This is a traditional Swedish dish, that has been around for ages, the oldest recipe I found was dated back to the the 19th century. In this case I haven’t followed a recipe per se but rather taken inspiration from several sources. This recipe is for about 5-6 persons as a main dish – serve with bred and cheese.
Start with the oxtail bits and let them soak in cold fresh water for circa two to three hours.
Step one is to make a broth on the ox tails.

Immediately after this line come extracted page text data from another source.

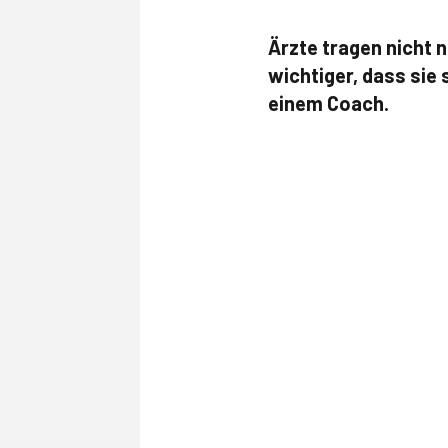
Ärzte tragen nicht 
wichtiger, dass sie
einem Coach.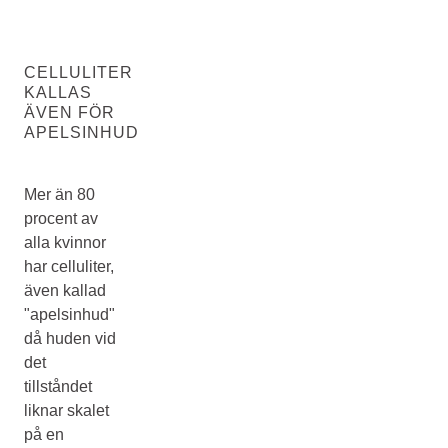
CELLULITER
KALLAS
ÄVEN FÖR
APELSINHUD
Mer än 80
procent av
alla kvinnor
har celluliter,
även kallad
"apelsinhud"
då huden vid
det
tillståndet
liknar skalet
på en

- Circa 1-1,5 kg ox tail, cut in parts circa 3 cm thick
- 2 small carrots
- 1 parsnip
- 1 piece of celeriac
- 1 stalk celery
- 1 yellow onion
- 2 cloves of garlic
- 2 bay leaves
- a pinch of rosemary, thyme and parsley
- 5 black peppercorns
- 5 white peppercorns
- 5 allspice (Pimenta dioica)
- 2-3 tablespoons tomato paste
- 1 cup white wine (I used grüner veltliner)
- 1 tablespoon salt
- duck fat and/or butter for frying
Start with drying the meat. Sprinkle flour over the ox tail and brown them in duck fat. Then place them in a roomy pot or saucepan. Brown the root vegetables and the onion in a little butter and whisk out of the pan with water. Put everything together in the pot along with the spices and garlic. Add water to cover it and bring to boil. Skim it until its clear then add the tomato paste and the wine. Put the lid on and simmer for a few hours (when the meat falls off with ease from the vertebra’s with ease it done).
When it’s about right lift out the meat, let it cool down and then remove the meat from the vertebra’s and chop it finely. While the meat is cooling, strain the broth through a wire strainer, press some of the root vegetables through.

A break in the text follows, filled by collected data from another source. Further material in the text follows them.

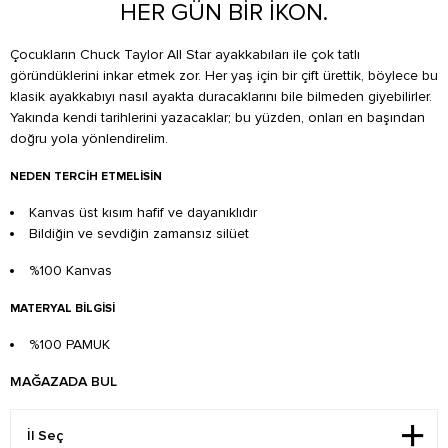
HER GÜN BİR İKON.
Çocukların Chuck Taylor All Star ayakkabıları ile çok tatlı
göründüklerini inkar etmek zor. Her yaş için bir çift ürettik, böylece bu
klasik ayakkabıyı nasıl ayakta duracaklarını bile bilmeden giyebilirler.
Yakında kendi tarihlerini yazacaklar; bu yüzden, onları en başından
doğru yola yönlendirelim.
NEDEN TERCIH ETMELISIN
Kanvas üst kısım hafif ve dayanıklıdır
Bildiğin ve sevdiğin zamansız silüet
%100 Kanvas
MATERYAL BILGISI
%100 PAMUK
MAĞAZADA BUL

Now it’s time to do the soup – if you rather wants a stew just make the it thicker!
- 2-3 yellow beets
- 1 carrot
- 4 fixed potatoes
- 1 piece of celery root
- 1 parsnip
- 5-10 small onions
- 10 or so mushrooms
- 1 knob of butter
- black pepper & salt
- red wine (if necessary)
- Fresh parsley
Cut the root vegetables into small bite size pieces and saute them along with the small onions and pour them into the broth, bring to boil and simmer for about 10 minutes. Meanwhile quarter the mushrooms and fry them up in a dry pan, add them and the meat in the broth. Let cook until the vegetables are ready. Thicken the soup if necessary. Season with salt and black pepper, and a little red wine in the absence of acid. Garnish with parsley and serve.
We served it with a very good red wine from Umbria, Italy. That refined rustic flavours worked like a charm with the soup, Montignanello LS10 from producer Stefano Leonucci.